The announcement of your new book refers to the many new business models in this field – some of them toxic. Could you give us some specific examples?
A lot of bank-related and financing transactions can be considered toxic in cases where innovations aren’t leveraged in time to create value that rewards customers for these transactions. 3D printing results in toxic business models like these, as well. Take warehousing, for instance: In areas where decentralized production and the creator economy continue to gain ground, we’re only going to need storage services for the raw materials required for Additive Manufacturing – not for finished products.
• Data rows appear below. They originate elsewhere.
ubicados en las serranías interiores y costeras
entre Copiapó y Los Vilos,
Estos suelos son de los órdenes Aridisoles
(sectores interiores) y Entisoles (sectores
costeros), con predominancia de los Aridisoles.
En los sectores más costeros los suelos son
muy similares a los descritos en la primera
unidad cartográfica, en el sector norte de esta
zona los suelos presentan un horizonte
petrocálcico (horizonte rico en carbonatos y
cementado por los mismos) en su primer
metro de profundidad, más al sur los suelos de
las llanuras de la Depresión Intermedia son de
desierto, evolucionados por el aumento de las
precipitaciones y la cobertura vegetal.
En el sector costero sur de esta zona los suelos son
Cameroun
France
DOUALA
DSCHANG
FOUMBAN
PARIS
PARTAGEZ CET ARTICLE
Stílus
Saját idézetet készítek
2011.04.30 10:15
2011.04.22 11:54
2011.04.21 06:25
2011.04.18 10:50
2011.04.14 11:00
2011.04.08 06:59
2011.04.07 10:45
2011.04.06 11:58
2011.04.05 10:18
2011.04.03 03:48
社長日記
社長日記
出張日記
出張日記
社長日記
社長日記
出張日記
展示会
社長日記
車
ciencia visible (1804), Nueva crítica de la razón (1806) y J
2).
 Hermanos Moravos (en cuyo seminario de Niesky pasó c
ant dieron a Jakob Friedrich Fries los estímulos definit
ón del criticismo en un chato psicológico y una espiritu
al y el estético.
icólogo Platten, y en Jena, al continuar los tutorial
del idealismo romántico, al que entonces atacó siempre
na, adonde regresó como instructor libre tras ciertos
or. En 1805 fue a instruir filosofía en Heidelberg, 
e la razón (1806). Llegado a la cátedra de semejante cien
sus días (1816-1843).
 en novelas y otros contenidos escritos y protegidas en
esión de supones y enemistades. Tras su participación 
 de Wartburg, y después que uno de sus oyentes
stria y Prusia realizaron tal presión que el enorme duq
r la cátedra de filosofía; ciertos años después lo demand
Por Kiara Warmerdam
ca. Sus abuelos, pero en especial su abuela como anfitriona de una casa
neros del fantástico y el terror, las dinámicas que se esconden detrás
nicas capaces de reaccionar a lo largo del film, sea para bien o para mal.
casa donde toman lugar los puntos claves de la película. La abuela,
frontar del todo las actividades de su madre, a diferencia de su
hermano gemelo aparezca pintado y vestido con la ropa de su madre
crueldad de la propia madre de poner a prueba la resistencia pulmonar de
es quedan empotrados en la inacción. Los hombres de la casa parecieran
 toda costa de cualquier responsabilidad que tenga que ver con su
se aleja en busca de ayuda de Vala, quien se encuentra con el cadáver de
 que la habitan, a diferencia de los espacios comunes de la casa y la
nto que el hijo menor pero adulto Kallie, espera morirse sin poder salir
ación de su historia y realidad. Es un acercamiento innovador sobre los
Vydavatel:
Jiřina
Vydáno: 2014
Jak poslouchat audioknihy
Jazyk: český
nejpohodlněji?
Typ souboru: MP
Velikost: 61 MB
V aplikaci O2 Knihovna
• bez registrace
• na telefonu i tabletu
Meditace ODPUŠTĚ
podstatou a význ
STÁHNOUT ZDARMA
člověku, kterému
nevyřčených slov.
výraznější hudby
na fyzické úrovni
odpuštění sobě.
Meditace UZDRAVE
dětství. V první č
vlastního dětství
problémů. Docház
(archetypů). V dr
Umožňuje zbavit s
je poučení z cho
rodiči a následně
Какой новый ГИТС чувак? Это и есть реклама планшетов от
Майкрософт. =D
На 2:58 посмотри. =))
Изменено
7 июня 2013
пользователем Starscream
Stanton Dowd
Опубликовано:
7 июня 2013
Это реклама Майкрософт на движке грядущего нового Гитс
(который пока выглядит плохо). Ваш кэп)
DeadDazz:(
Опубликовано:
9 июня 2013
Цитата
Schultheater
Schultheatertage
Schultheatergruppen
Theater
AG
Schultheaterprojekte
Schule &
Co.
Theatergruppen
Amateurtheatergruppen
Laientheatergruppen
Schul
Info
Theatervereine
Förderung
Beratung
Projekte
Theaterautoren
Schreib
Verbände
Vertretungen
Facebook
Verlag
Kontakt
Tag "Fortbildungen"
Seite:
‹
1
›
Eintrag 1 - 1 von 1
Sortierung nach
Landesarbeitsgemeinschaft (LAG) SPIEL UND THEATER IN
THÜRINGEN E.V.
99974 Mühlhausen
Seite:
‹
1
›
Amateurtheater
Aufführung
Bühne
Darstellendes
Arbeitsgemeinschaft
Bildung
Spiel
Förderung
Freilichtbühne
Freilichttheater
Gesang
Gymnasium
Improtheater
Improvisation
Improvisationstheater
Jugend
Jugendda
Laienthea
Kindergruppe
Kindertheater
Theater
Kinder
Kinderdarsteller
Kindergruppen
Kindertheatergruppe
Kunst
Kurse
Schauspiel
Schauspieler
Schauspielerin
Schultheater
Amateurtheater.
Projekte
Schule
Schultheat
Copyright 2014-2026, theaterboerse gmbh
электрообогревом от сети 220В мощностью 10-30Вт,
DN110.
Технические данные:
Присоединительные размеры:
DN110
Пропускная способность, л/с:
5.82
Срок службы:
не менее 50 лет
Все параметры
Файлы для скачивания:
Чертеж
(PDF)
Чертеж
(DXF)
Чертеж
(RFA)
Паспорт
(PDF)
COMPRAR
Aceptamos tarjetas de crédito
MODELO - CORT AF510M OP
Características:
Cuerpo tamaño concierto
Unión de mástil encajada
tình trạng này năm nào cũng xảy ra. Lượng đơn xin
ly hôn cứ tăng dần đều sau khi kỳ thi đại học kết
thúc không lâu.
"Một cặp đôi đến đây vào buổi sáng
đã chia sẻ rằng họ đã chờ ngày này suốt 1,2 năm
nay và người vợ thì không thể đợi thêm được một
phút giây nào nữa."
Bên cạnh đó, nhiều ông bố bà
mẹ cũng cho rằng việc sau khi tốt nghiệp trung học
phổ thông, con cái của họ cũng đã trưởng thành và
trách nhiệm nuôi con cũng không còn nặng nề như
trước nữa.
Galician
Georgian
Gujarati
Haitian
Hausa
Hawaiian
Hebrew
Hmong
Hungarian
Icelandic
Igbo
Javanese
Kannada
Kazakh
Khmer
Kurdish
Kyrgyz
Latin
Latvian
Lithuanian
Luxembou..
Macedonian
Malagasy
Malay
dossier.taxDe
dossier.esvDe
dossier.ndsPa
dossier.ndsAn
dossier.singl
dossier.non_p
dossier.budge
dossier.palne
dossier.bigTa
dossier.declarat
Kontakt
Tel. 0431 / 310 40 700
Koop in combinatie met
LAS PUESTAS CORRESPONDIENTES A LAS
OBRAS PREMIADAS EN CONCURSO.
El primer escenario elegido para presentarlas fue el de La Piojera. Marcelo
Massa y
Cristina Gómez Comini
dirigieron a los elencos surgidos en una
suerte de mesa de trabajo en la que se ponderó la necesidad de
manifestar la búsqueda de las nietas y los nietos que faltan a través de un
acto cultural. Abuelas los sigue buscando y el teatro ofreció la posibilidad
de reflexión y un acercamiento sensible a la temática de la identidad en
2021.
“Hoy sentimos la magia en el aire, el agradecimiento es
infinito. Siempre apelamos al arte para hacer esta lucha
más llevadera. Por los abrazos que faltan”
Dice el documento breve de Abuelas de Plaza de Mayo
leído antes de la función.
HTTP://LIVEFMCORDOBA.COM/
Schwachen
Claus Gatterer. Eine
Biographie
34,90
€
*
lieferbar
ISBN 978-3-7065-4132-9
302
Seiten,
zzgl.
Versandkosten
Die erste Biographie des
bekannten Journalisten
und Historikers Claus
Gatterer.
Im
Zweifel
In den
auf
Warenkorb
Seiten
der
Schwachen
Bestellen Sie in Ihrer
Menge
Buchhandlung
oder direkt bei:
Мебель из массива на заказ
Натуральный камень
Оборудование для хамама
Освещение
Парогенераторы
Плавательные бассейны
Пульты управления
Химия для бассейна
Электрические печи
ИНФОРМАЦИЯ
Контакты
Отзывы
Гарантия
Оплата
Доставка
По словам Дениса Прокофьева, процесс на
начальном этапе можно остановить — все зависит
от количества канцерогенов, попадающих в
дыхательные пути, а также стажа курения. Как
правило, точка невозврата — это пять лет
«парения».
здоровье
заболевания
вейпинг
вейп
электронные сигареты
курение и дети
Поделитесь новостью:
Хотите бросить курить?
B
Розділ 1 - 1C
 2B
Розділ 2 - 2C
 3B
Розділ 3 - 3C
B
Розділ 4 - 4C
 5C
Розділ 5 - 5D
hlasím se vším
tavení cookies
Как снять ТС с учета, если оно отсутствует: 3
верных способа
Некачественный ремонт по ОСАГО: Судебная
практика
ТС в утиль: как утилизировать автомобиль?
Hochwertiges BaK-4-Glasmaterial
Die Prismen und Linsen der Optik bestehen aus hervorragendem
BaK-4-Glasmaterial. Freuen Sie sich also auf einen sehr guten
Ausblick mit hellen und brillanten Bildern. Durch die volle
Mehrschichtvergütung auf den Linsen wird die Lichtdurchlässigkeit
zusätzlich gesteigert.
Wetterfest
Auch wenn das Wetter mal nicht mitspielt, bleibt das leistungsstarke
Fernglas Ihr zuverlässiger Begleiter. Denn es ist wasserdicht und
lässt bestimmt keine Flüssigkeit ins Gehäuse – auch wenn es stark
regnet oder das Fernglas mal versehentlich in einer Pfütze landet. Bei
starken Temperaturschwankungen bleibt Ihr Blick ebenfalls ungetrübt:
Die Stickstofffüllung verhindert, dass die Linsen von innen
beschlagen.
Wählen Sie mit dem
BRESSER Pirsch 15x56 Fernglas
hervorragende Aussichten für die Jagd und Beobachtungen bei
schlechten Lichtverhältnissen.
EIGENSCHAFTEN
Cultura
There’s probably going to be a significant decline in the amount of goods being warehoused – and, for that matter, transported – because instead of physical products, data on how to make them will be sent around the world and stored temporarily. That doesn’t mean “game over” for all the logistics companies out there, though. Toxic business models are those that don’t change with the times to offer new value to other business partners in the various new roles they’re playing.
And what kinds of business models are going to present new opportunities?
Well, let’s stick with the topic of the creator economy. In our understanding of the term, the users and customers typically targeted by companies don’t just provide their own ideas for new products and services; they create and sell these things themselves. When consumers become the manufacturers (or even developers) of products, it gives rise to unprecedented opportunities and roles for their respective companies.
The wide-ranging prospects offered by 3D Printing have been an exciting topic for years. Why are you publishing this book now, and why is it important at the current moment?
Industrial 3D Printing has made significant strides in recent years, and it’s already being used in serial production in some sectors. This is resulting in more and more intriguing business models across the individual industries in play. At the same time, however, Additive Manufacturing is still only viewed through the lens of prototyping, and there’s a strong focus on construction design. As interesting as the facets and possibilities in this area are, we need to perceive the potential of 3D Printing in its entirety, meaning all along the value chain. And there’s no time like the present!
And finally, who is this book geared toward?
It’s meant for managers and decision-makers at service providers, logistics companies, and industrial firms, as well as for professors and students of economics, law, IT, and business administration.